▶ [What this task involves] Rewrite the text of every row below, replacing "Social Media Marketing" with "Online Marketing" and keeping everything else unchanged. Leave the pictures out of your answer.

○ ○ ○ ○

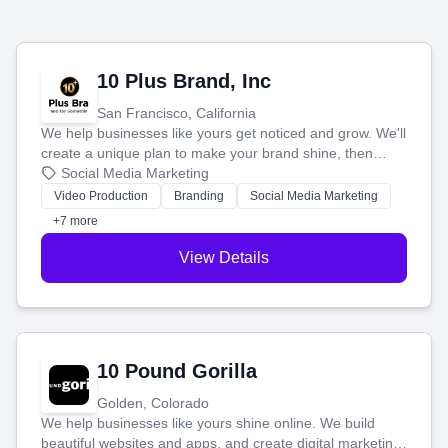
10 Plus Brand, Inc
San Francisco, California
We help businesses like yours get noticed and grow. We'll
create a unique plan to make your brand shine, then
produce engaging content—like videos and websites—to
Social Media Marketing
tell your story and connect you with the perfect
Video Production
Branding
Social Media Marketing
customers.
+7 more
View Details
10 Pound Gorilla
Golden, Colorado
We help businesses like yours shine online. We build
beautiful websites and apps, and create digital marketing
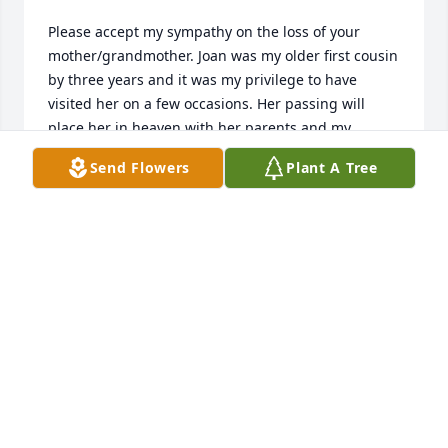
Please accept my sympathy on the loss of your 
mother/grandmother. Joan was my older first cousin 
by three years and it was my privilege to have 
visited her on a few occasions. Her passing will 
place her in heaven with her parents and my 
mother, Betty, her father's sister. 

Send Flowers
Plant A Tree
May God grant you peace.

Fondly,

Cousin Ruth and Andy Anderson
RUTH ANDERSON
Jan 04, 2023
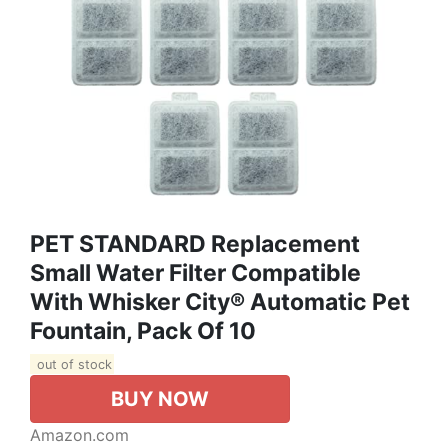
PET STANDARD Replacement
Small Water Filter Compatible
With Whisker City® Automatic Pet
Fountain, Pack Of 10
out of stock
BUY NOW
Amazon.com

○ ○ ○ ○

▶ [The answer]
10 Plus Brand, Inc
San Francisco, California
We help businesses like yours get noticed and grow. We'll
create a unique plan to make your brand shine, then
produce engaging content—like videos and websites—to
Online Marketing
tell your story and connect you with the perfect
Video Production
Branding
Online Marketing
customers.
+7 more
View Details
10 Pound Gorilla
Golden, Colorado
We help businesses like yours shine online. We build
beautiful websites and apps, and create digital marketing
Please accept my sympathy on the loss of your 
mother/grandmother. Joan was my older first cousin 
by three years and it was my privilege to have 
visited her on a few occasions. Her passing will 
place her in heaven with her parents and my 
mother, Betty, her father's sister. 

Send Flowers
Plant A Tree
May God grant you peace.

Fondly,

Cousin Ruth and Andy Anderson
RUTH ANDERSON
Jan 04, 2023
PET STANDARD Replacement
Small Water Filter Compatible
With Whisker City® Automatic Pet
Fountain, Pack Of 10
out of stock
BUY NOW
Amazon.com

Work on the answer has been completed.